Tom lingered in the headquarters long enough to try eating the last of the cold oatmeal, but couldn’t manage it, though it wasn’t so bad he regretted ditching Mrs Uganda’s fish stew back in the marketplace. They had a gas bottle under the range, but he wasn’t inclined to fire it up, looking for any excuse to excuse the ravaged feeling of his hollow gut, his body protesting at the fresh murder even if Tom wouldn’t. He forced down a quart of water instead, drowning out his complaints, locking his jaw with a tension even he knew didn’t serve him well. He’d counsel either one of his children out of it. But old habits died hard . . . unlike some old foes.

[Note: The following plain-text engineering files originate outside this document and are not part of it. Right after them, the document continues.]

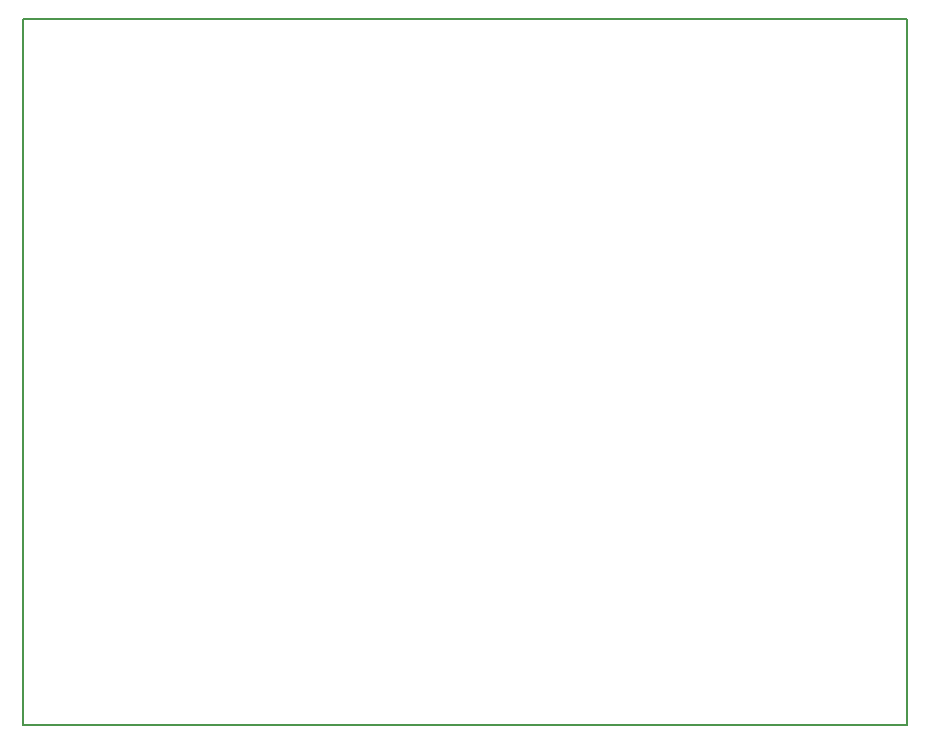
<source format=gm1>
G04 MADE WITH FRITZING*
G04 WWW.FRITZING.ORG*
G04 DOUBLE SIDED*
G04 HOLES PLATED*
G04 CONTOUR ON CENTER OF CONTOUR VECTOR*
%ASAXBY*%
%FSLAX23Y23*%
%MOIN*%
%OFA0B0*%
%SFA1.0B1.0*%
%ADD10R,2.952760X2.362200*%
%ADD11C,0.008000*%
%ADD10C,0.008*%
%LNCONTOUR*%
G90*
G70*
G54D10*
G54D11*
X4Y2358D02*
X2949Y2358D01*
X2949Y4D01*
X4Y4D01*
X4Y2358D01*
D02*
G04 End of contour*
M02*
</source>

Truth was, he felt mostly relieved. Tom thought on Finnegan Locke again and sighed, refilling the glass bottle to drink again. Then he took one of the CB radio handsets from the hooks inside the door, checked the battery charge, and headed out.
*
PEOPLE WERE ONLY starting to filter into the town hall as Tom arrived, and he caught himself at the exasperated thought that anyone would think him keen for the Council meeting. For many of the creatures of the Administration, the off-weekly gatherings were the best show in town. And the Council forum drew in the sanctuary zone’s key players, even if there were others like Finnegan Locke whom the Council hadn’t yet mapped and doubtless never would because they’d rarely set foot inside the premises.
Tom trudged into the repurposed derelict dinner theater and moved past several young men with clipboards beaming patient smiles at him. Tom nodded to them politely, and had to all but manhandle his way past as they greeted him by name. He didn’t crave the celebrity.